On this day in 1956, sixty-four years ago, the heavens hosted a horrendous catastrophe. At 11:29 or 11:30 a.m., Mountain Standard Time, (1;30 p.m. Central Daylight Saving Time), two of the largest airliners of their day collided in midair over the far eastern end of the Grand Canyon. Both planes were so seriously damaged that they fell from the sky, one with nothing to hold it up in the air, and the other in an irreversible descent. All 128 persons lost their lives.
At the time, it was by far the worst airline disaster that had ever occurred, anywhere in the world. And it remains immeasurable, despite accidents in more recent times with much greater loss of life. How could it not? Two things that are in estimably great cannot simply be said to be unequal, even if their scopes can be weighed. Its not that simple. Here in America we value life beyond all measure, and we would risk a hundred to save one. Where are we then saying that the hundred matter more than the one?

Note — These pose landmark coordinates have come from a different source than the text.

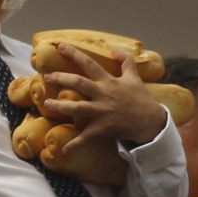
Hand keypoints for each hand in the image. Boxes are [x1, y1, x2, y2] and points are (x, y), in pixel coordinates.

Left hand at [39, 45, 166, 157]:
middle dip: (61, 78)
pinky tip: (64, 150)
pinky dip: (75, 144)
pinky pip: (87, 137)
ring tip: (46, 103)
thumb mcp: (134, 76)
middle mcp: (103, 95)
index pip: (90, 64)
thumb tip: (113, 47)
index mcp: (109, 82)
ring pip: (78, 107)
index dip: (75, 54)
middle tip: (47, 77)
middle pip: (79, 83)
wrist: (151, 121)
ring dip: (61, 106)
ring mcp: (102, 112)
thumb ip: (125, 60)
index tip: (60, 46)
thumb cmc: (140, 98)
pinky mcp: (103, 128)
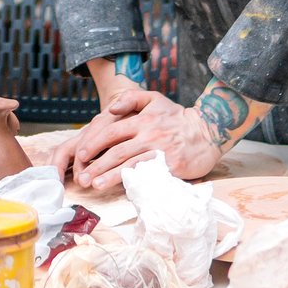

My uncle, Jack Groshans, was one of the victims. His portrait is in a modest shrine we put together. The cowbell that he rang and clattered ay his college's football games, wearing a full-length raccoon coat in the cold of the late fall, is there with him, with its long-since deteriorated leather handle missing.
I have to wonder where all those souls have gone. I picture them having left the worldly realm and I also picture them out in Grand Canyon where the planes crashed. I see no contradiction between these beliefs ~ the Spirit has no bounds, and is not confined to man's "rules," like that the soul could be in only one place at one time.